Não sei se este é o local certo para colocar esta questão (se não for indiquem qual é) mas gostaria que alguém me informasse como costuma ser o tempo em Bruxelas (em termos de temperatura) em Julho e se já existe de alguma forma alguma previsão (ainda que claro pouco consistente) para a segunda metade do mês de Julho de 2015.

Obrigado


----------



## Gerofil (23 Jun 2015 às 16:39)

tucha disse:


> Boa tarde a todos Não sei se este é o local certo para colocar esta questão (se não for indiquem qual é) mas gostaria que alguém me informasse como costuma ser o tempo em Bruxelas (em termos de temperatura) em Julho e se já existe de alguma forma alguma previsão (ainda que claro pouco consistente) para a segunda metade do mês de Julho de 2015. Obrigado



Olá, eu estive na Bélgica e Holanda em Agosto passado. Predominou o tempo instável, com a alternância de períodos com sol, sobretudo na parte da manhã, e aguaceiros e trovoadas durante a parte inicial da tarde. O final da tarde e à noite ainda com muita nebulosidade mas geralmente já sem precipitação.
As primeiras hora da manhã e à noite costuma estar relativamente fresco, na ordem dos 12 º C / 14 ºC, sendo necessária roupa adequada.
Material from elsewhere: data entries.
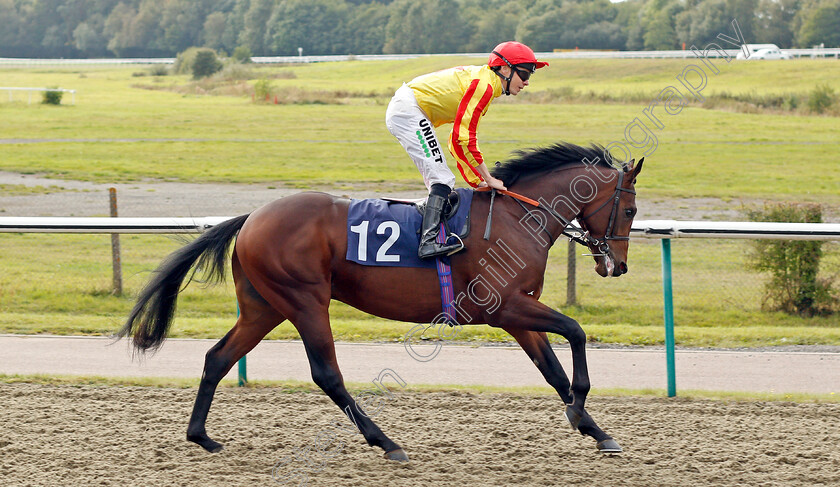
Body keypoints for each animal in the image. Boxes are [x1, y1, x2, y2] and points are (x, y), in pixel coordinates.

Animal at [116, 142, 644, 462]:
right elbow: (575, 332)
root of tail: (252, 217)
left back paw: (201, 436)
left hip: (264, 307)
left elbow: (553, 370)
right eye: (631, 208)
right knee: (326, 374)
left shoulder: (518, 314)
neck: (517, 219)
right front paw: (580, 412)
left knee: (217, 357)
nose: (617, 265)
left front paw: (595, 430)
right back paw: (386, 441)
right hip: (305, 300)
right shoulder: (503, 308)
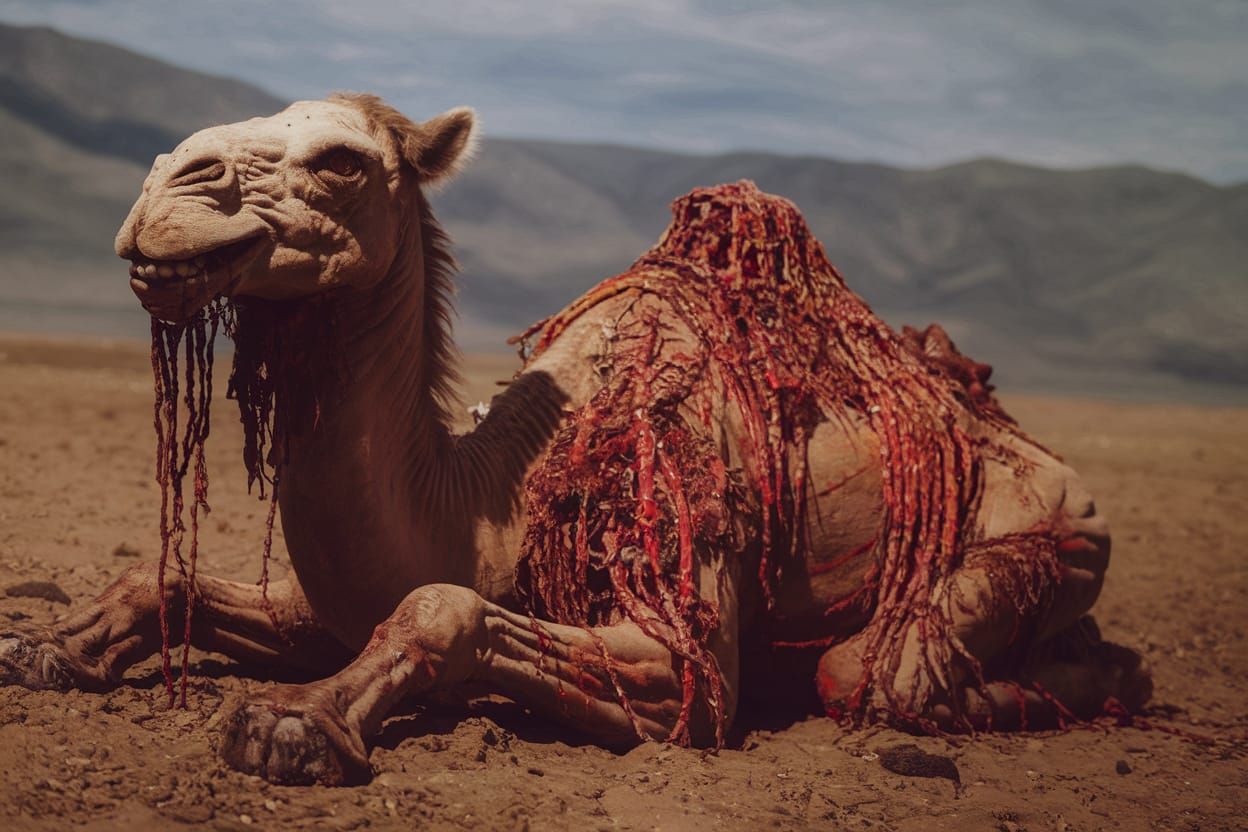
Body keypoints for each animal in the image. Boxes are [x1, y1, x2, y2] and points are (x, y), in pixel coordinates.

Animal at [0, 94, 1152, 786]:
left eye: (339, 160)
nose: (166, 185)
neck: (487, 501)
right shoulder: (328, 602)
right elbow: (168, 581)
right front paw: (45, 648)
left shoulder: (680, 643)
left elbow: (443, 608)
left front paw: (293, 724)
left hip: (1059, 534)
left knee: (875, 671)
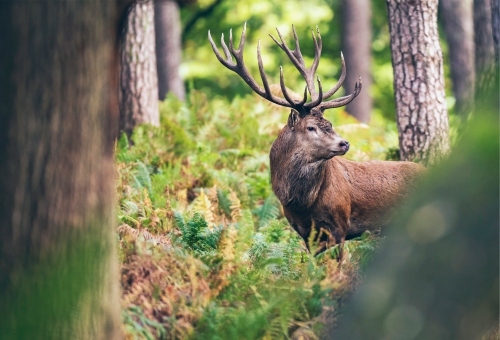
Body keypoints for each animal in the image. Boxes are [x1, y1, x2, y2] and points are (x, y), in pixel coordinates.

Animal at [209, 23, 424, 258]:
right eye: (311, 127)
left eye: (329, 123)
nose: (344, 143)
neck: (302, 204)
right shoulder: (304, 231)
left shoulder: (340, 225)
Já nas horas centrais do dia, a temperatura pode ultrapasasar os 20 ºC mas, quando chove, não passará dos 14 ºC / 16 ºC.


----------



## J.S. (28 Jun 2015 às 21:46)

Normal em agosto na Belgica e Holanda durante o dia e 21-24 C (depende-se: litoral ou interior) e 11-13 durante a noite.


----------



## tucha (1 Jul 2015 às 12:20)

Antes de mais obrigado pelas duas respostas...

Mas confesso que neste momento estou um bocado em pânico, estou a ver temperaturas em Amesterdão tão altas como em Lisboa , como é isto possivel???
33, 34 graus...!
Não me digam que vou fugir ao calor de Lisboa para "levar" com temperaturas iguais...!

Existe já alguma previsão (ainda que pouco credivel, eu sei) para a segunda quinzena de Julho para a Bélgica e Holanda?


----------